◆ Written instruction ◆
Can you retype, word for word, everything in the items below from the line containing "phylum: Tracheophyta" down to the end of the items, including both of those ends?

(Extracted records)
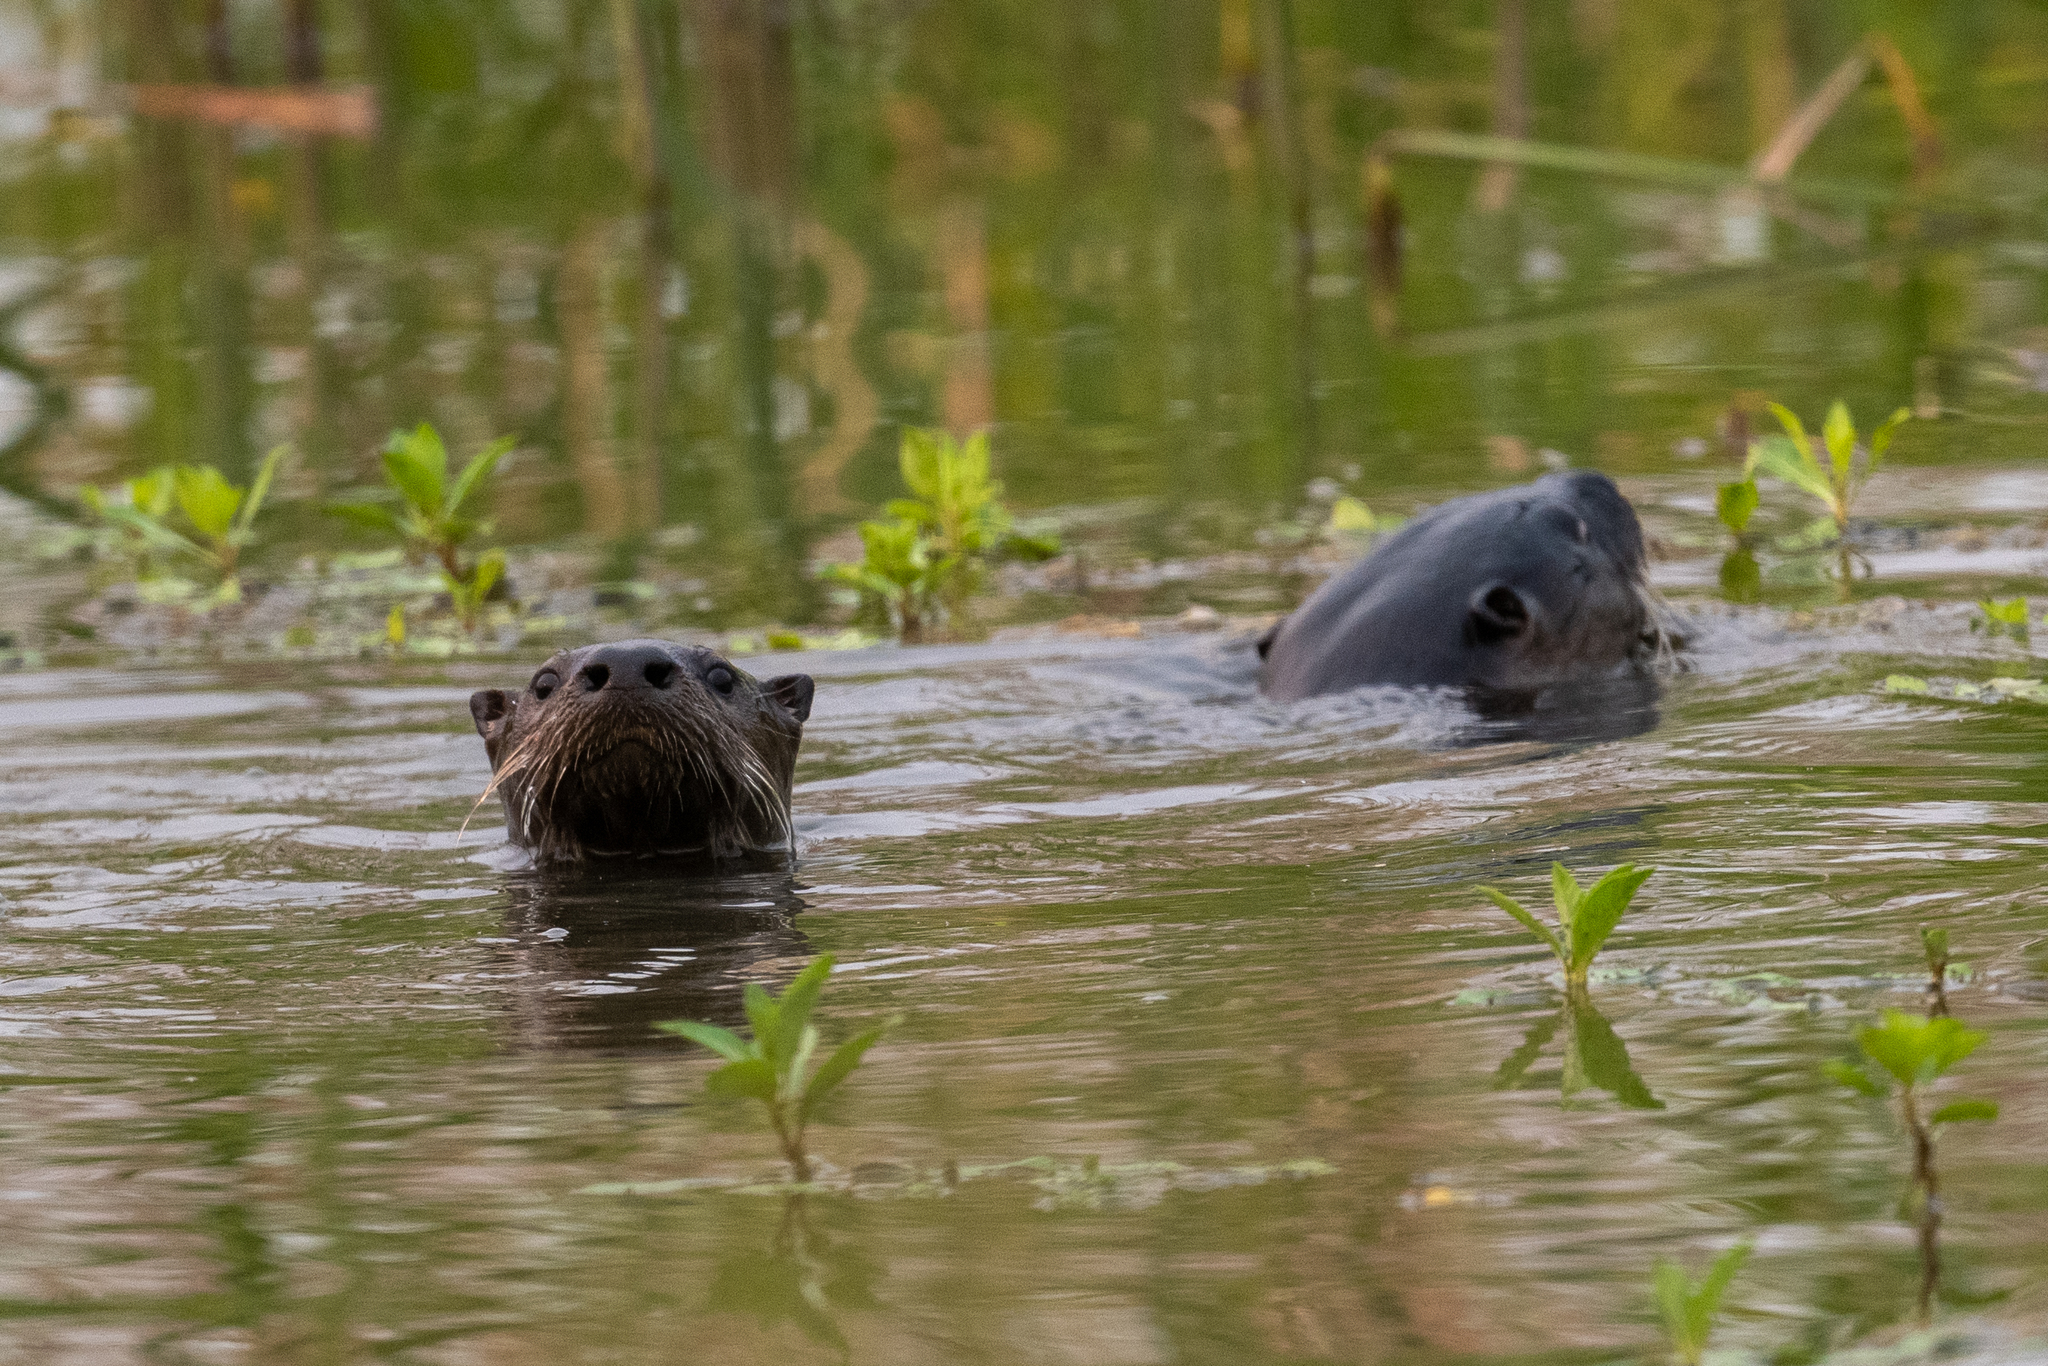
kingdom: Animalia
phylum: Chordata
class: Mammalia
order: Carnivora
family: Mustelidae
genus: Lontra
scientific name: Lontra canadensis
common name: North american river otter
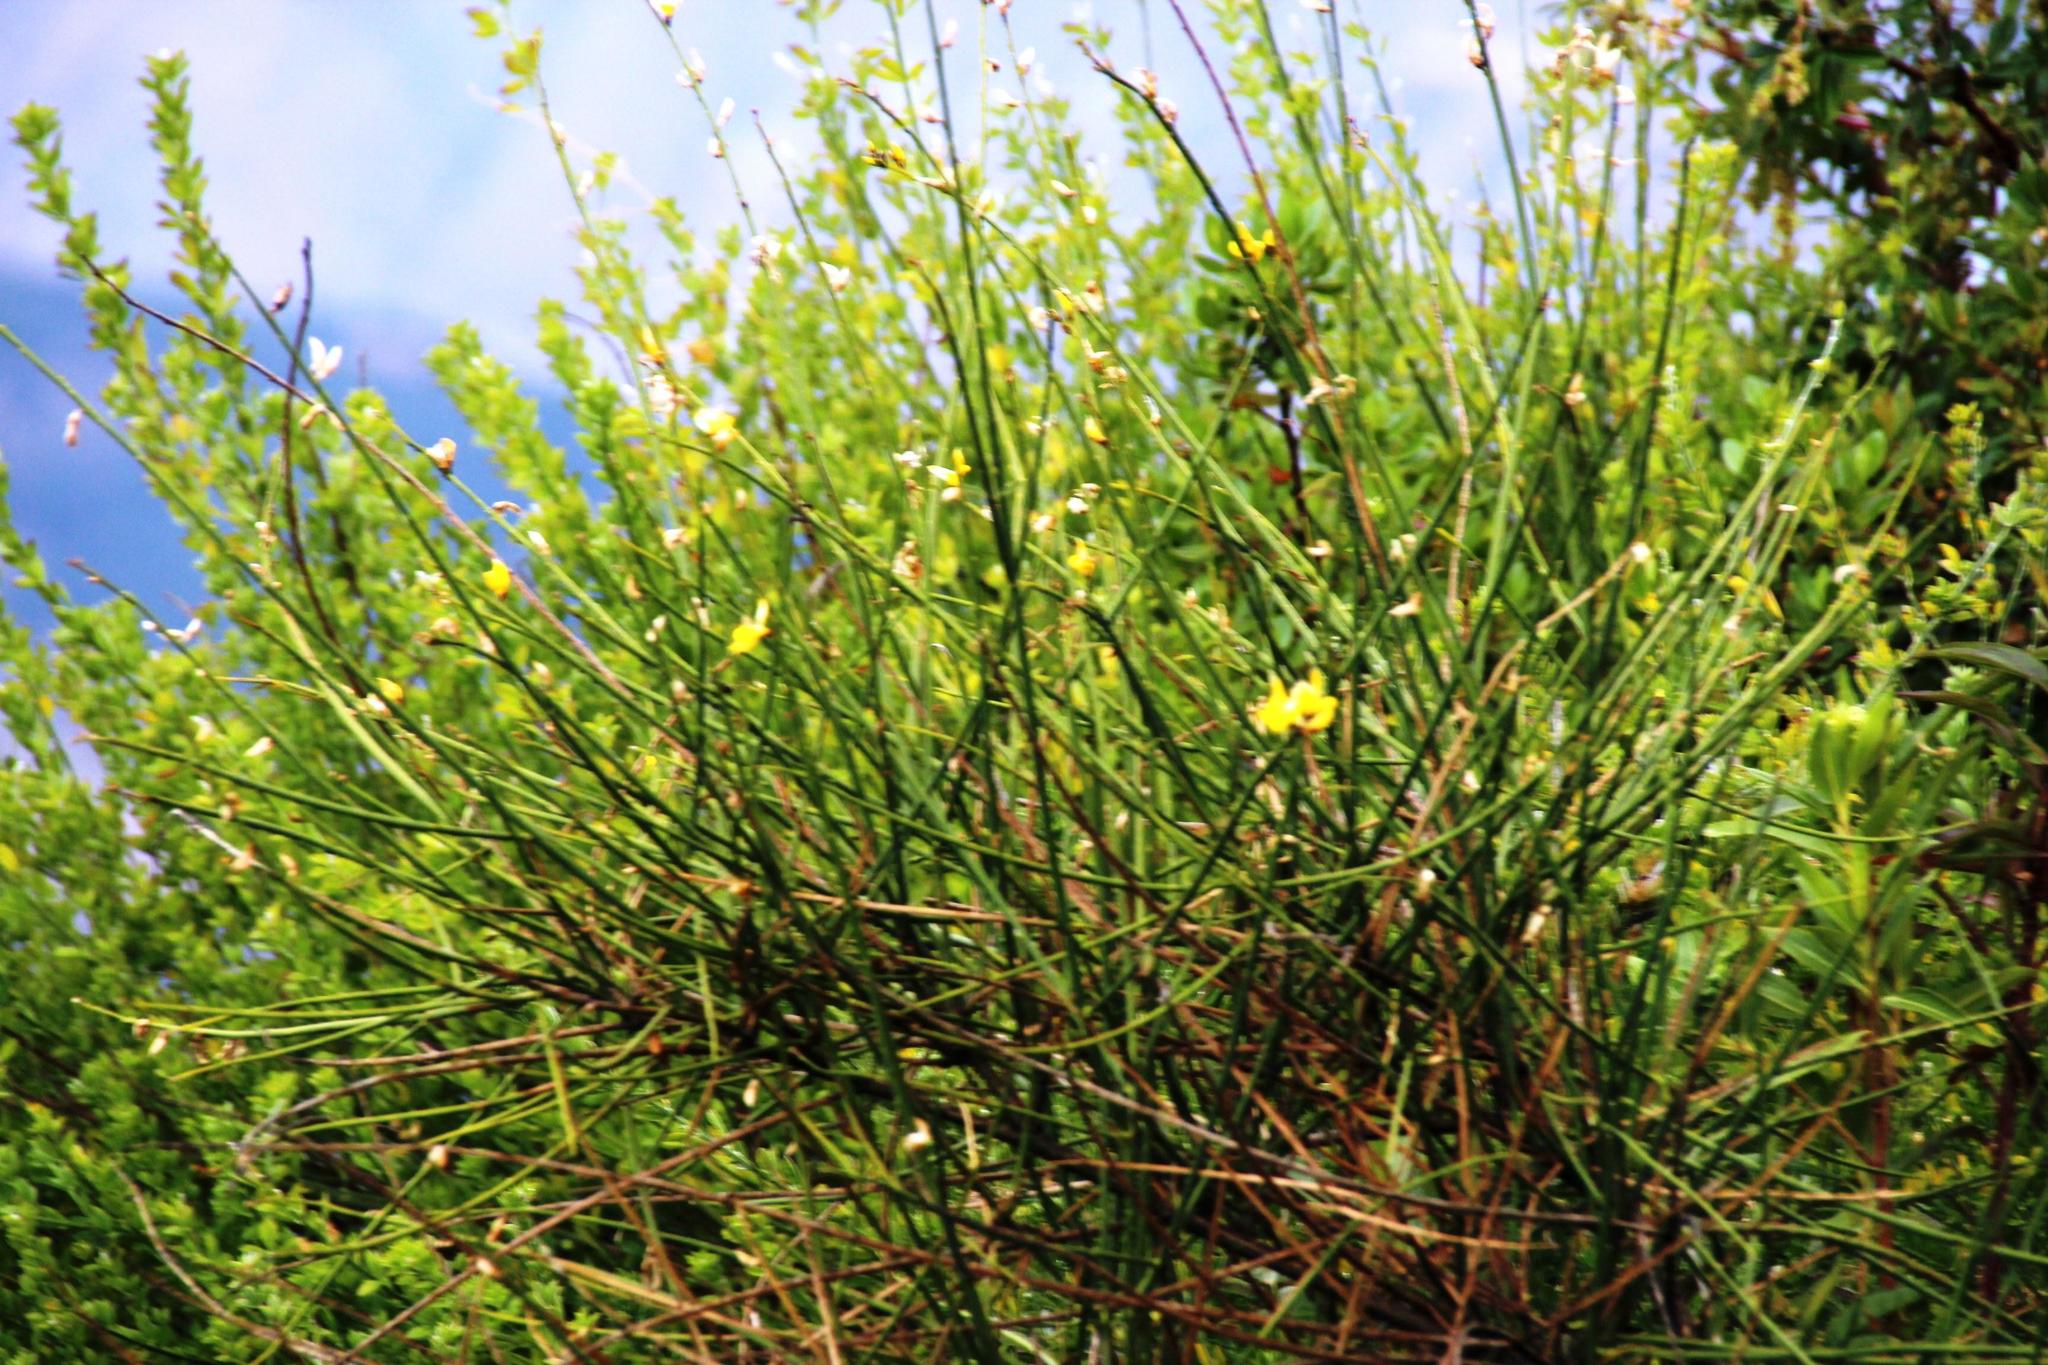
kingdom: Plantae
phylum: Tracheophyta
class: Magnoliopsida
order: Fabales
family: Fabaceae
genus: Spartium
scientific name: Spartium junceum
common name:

◆ Exercise result ◆
phylum: Tracheophyta
class: Magnoliopsida
order: Fabales
family: Fabaceae
genus: Spartium
scientific name: Spartium junceum
common name:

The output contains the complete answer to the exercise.